Say how many lines of these entries include the word "Socks", and answer with the number alone.

[Page images and extracted text]
======

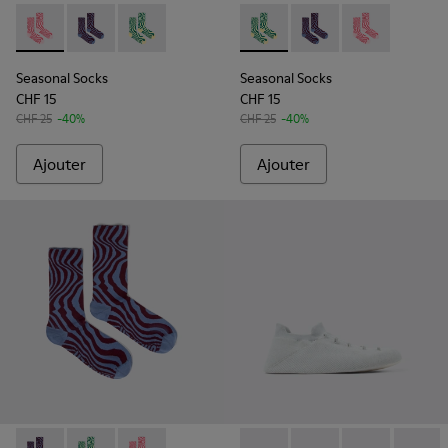
Seasonal Socks - KA00077-001 - Chaussettes mi-hautes rose
Seasonal Socks - KA00077-003 - Chaussettes mi-long
Seasonal Socks - KA00077-002 - Chaussettes m
Seasonal Socks - KA00077-00
Seasonal Socks - KA0
Seasonal Socks
Seasonal Socks
Seasonal Socks
CHF 15
CHF 15
CHF 25
-40%
CHF 25
-40%
Ajouter
Ajouter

======

*Answer to this task*. 8